Yang and his colleagues get around this limitation by laying a thin film of aluminium over the sensor and then piercing it over the centre of each pixel. This simple idea restricts pixel sensitivity to the areas directly beneath the holes — effectively creating a smaller pixel that can match conventional microscope resolution. The researchers then suspend the specimen in an “optofluid” and let it flow into the holes.

‘Immediate application’

So what do the medics make of the pocket-sized microscope? “For diagnosis or screening of samples which contain macro parasites — such as worm eggs — this [microscope] has an almost immediate application,” says Dr Chris Drakely of the London School of Hygiene and Tropical Medicine. Unfortunately, Drakely warns, the microscope’s magnification factor of just 20 means it is not yet suitable for detecting malaria parasites, which requires magnification to be five times greater.

Yang recognises the need to further improve resolution but says his next plan is to pack several sensors into the same chip. If an array of thousands of microscopes could return data to the same interface, users could view a large sample but easily switch to a focussed view.

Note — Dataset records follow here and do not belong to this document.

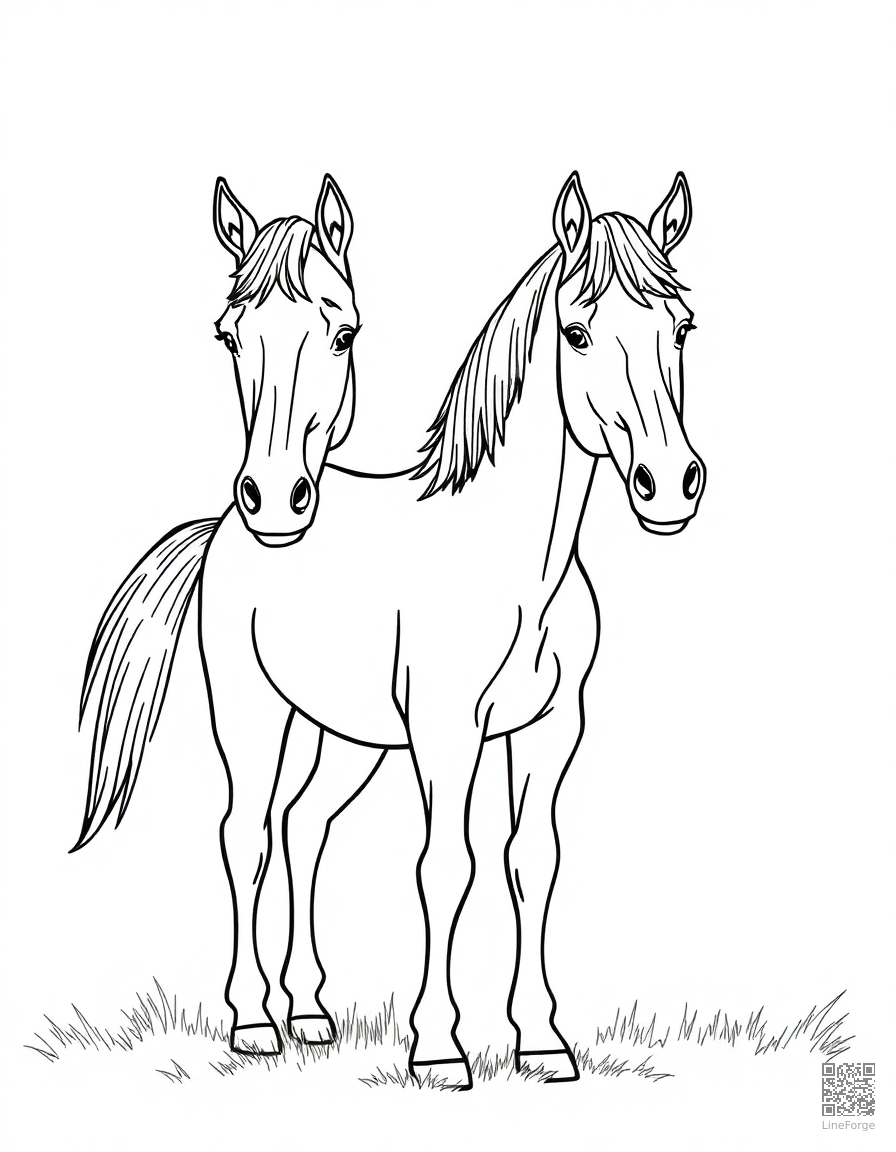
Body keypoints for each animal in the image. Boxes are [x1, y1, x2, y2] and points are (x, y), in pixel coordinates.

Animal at [76, 170, 705, 1091]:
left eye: (683, 328)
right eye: (577, 331)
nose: (671, 482)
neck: (516, 562)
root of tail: (230, 521)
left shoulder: (553, 729)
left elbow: (533, 861)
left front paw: (541, 1041)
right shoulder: (447, 735)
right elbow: (446, 868)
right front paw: (440, 1047)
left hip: (344, 737)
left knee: (302, 829)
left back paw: (308, 1013)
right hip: (252, 715)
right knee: (246, 836)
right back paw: (253, 1022)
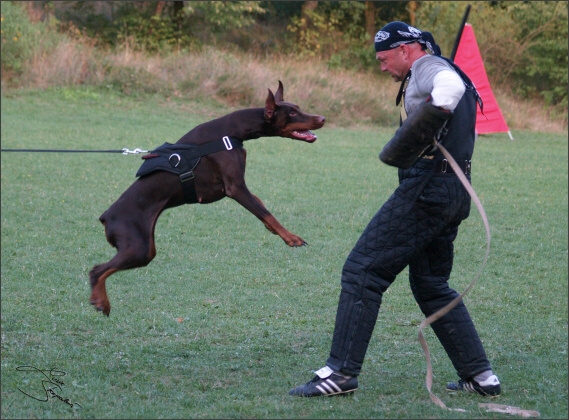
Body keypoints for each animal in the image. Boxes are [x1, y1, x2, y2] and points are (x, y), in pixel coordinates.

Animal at [91, 81, 326, 316]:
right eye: (292, 113)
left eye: (298, 107)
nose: (323, 118)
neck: (232, 130)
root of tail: (106, 217)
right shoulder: (235, 187)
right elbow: (266, 213)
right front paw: (291, 237)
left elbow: (261, 205)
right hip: (139, 247)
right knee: (97, 270)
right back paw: (101, 301)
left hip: (143, 247)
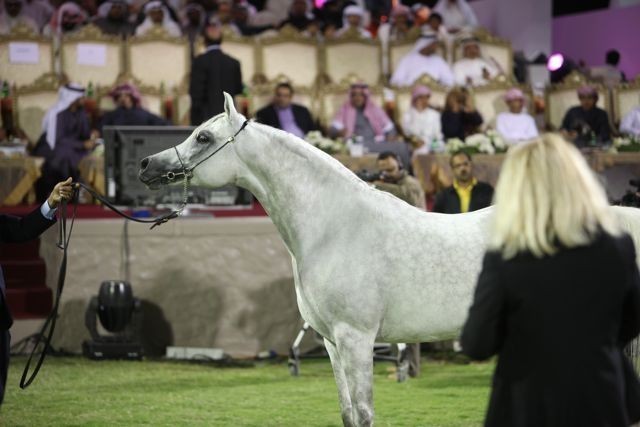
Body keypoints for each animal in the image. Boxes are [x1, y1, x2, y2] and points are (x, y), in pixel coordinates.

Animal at [139, 92, 640, 426]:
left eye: (204, 136)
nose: (145, 165)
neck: (335, 227)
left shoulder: (357, 338)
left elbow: (364, 413)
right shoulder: (331, 342)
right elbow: (348, 414)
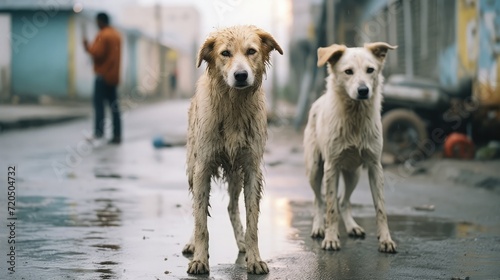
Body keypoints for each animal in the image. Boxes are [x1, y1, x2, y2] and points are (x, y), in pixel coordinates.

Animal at [182, 25, 284, 274]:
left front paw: (254, 258)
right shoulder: (203, 167)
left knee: (231, 207)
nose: (240, 75)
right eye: (225, 53)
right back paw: (191, 243)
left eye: (251, 51)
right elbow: (200, 220)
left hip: (236, 174)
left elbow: (252, 220)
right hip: (192, 167)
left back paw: (242, 242)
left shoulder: (251, 168)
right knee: (196, 207)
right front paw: (199, 259)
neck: (234, 106)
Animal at [302, 42, 396, 254]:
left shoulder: (375, 166)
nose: (363, 90)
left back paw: (352, 227)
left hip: (354, 174)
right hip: (315, 169)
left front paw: (386, 240)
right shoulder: (331, 166)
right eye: (348, 72)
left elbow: (381, 208)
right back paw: (319, 227)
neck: (355, 116)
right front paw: (330, 238)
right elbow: (330, 207)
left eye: (370, 70)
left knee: (343, 202)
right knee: (319, 200)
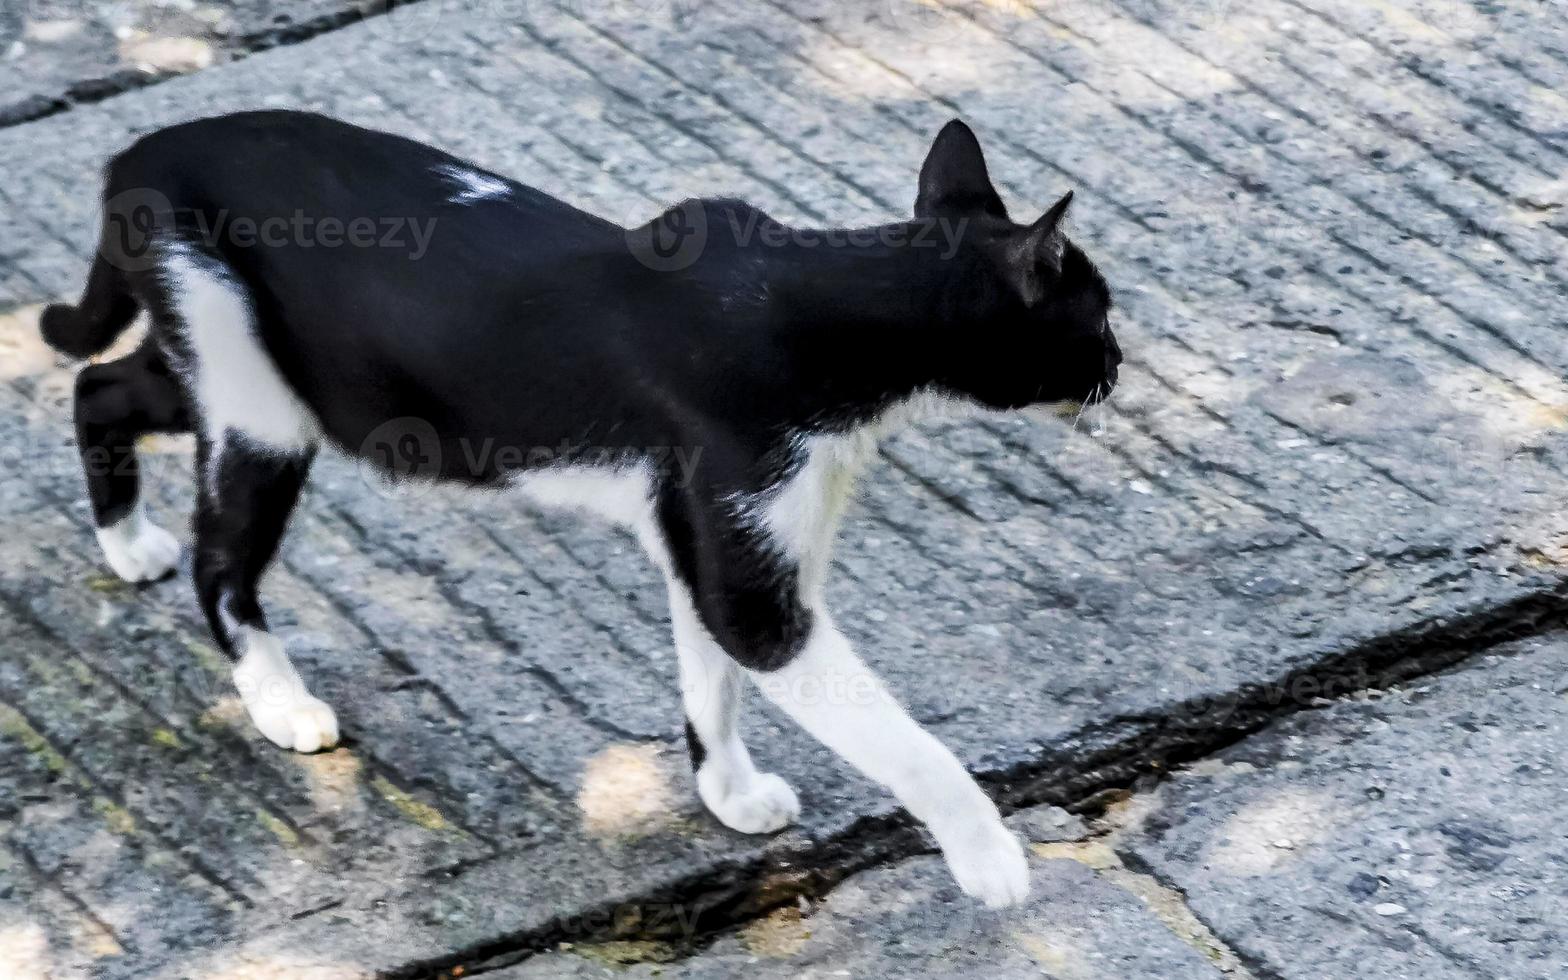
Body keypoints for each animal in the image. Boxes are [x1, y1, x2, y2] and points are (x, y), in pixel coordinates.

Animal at [36, 110, 1116, 903]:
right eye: (1098, 316)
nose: (1118, 363)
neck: (825, 310)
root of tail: (139, 149)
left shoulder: (700, 532)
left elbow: (707, 679)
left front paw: (726, 792)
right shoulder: (756, 587)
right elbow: (897, 737)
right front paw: (989, 857)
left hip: (262, 377)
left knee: (99, 382)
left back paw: (127, 541)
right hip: (259, 406)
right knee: (222, 558)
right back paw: (277, 699)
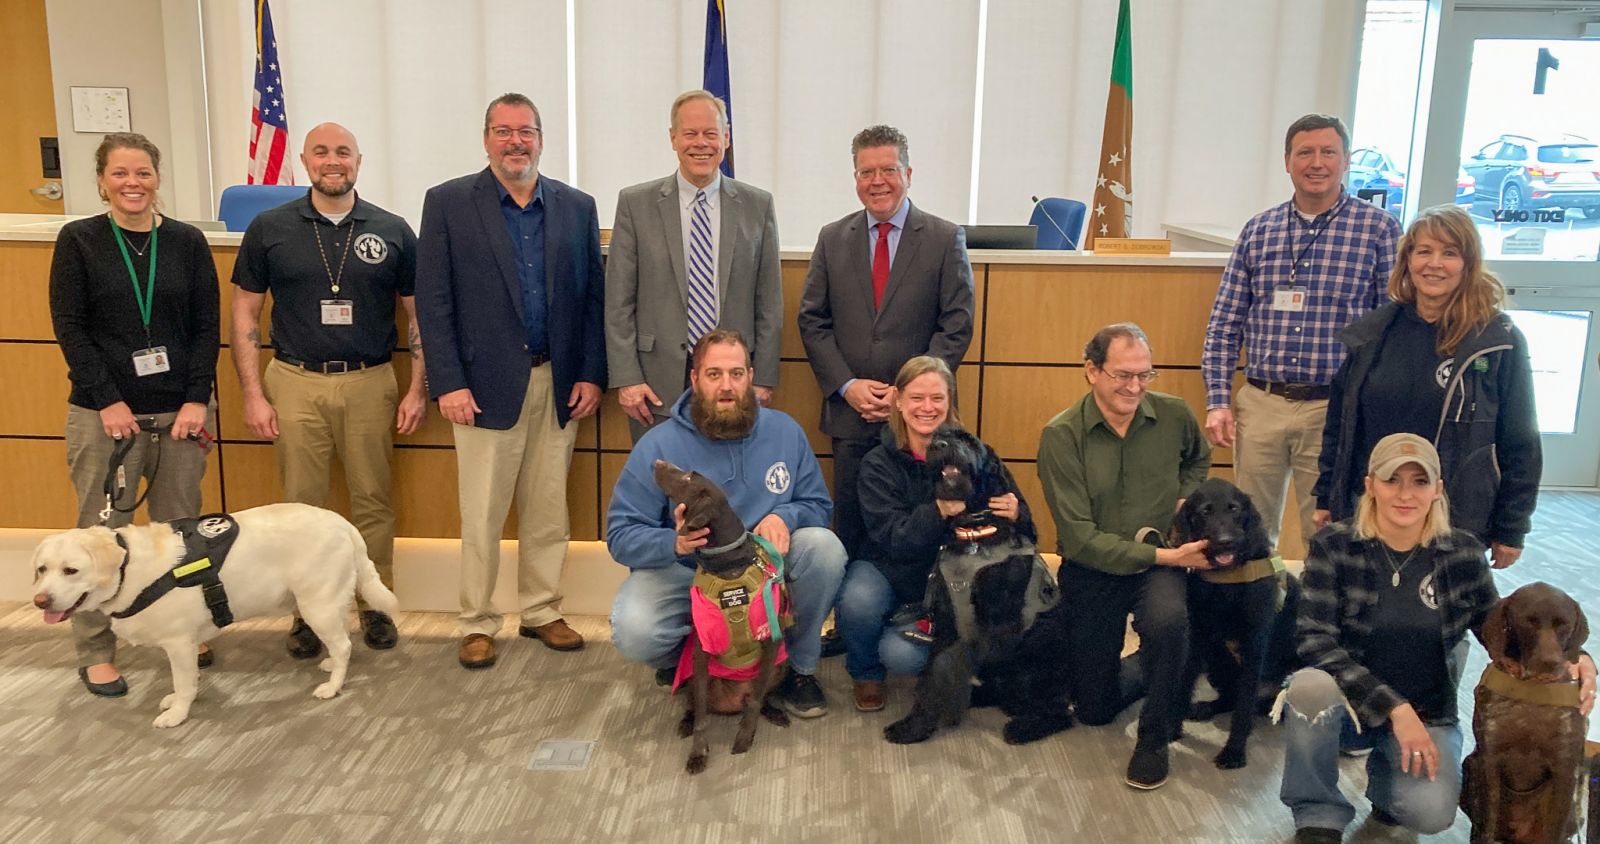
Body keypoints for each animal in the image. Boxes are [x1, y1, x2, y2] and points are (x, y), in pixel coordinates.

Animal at [29, 505, 395, 728]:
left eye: (71, 570)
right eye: (42, 569)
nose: (40, 600)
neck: (129, 568)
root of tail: (342, 522)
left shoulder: (178, 643)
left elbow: (184, 681)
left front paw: (178, 713)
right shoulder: (186, 644)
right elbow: (188, 679)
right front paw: (177, 700)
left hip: (315, 603)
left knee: (344, 644)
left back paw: (332, 687)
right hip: (323, 602)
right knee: (342, 640)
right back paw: (332, 665)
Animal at [883, 428, 1068, 744]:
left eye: (967, 440)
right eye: (938, 437)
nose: (937, 445)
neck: (975, 533)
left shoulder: (989, 621)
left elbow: (943, 668)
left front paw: (921, 725)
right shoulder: (948, 619)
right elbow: (932, 672)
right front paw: (914, 725)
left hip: (1034, 662)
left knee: (1058, 711)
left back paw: (1025, 726)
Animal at [1177, 479, 1299, 767]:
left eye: (1234, 509)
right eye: (1205, 511)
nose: (1226, 542)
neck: (1228, 580)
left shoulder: (1254, 642)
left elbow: (1244, 706)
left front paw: (1233, 751)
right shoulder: (1198, 635)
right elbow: (1185, 679)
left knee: (1252, 704)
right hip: (1216, 660)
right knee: (1231, 697)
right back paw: (1206, 707)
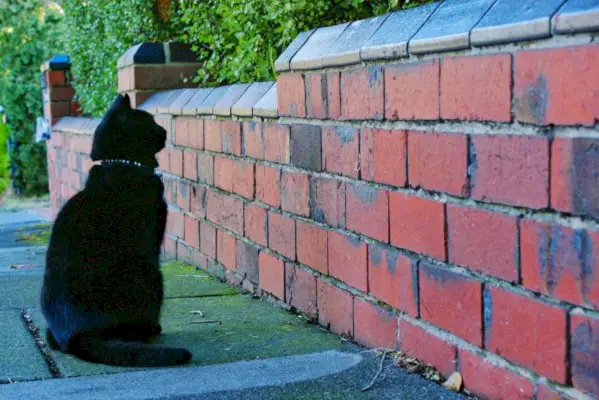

The tiny microscopes could also be inserted under a patient’s skin to monitor the spread of cancer. Some forms of cancer spread by tumour cells entering the blood stream, a process known as metastasis. Chips would be inserted in the appropriate region to “look out” for these cells. Yang points out, however, that this idea would be very difficult to implement, and at best the technology would be 10 to 15 years away.

Yang says that he has secured a patent and is “in talks with various multinational biotech companies”. He hopes his microscope will soon benefit developing countries, but does not want to take a major role in promoting the invention.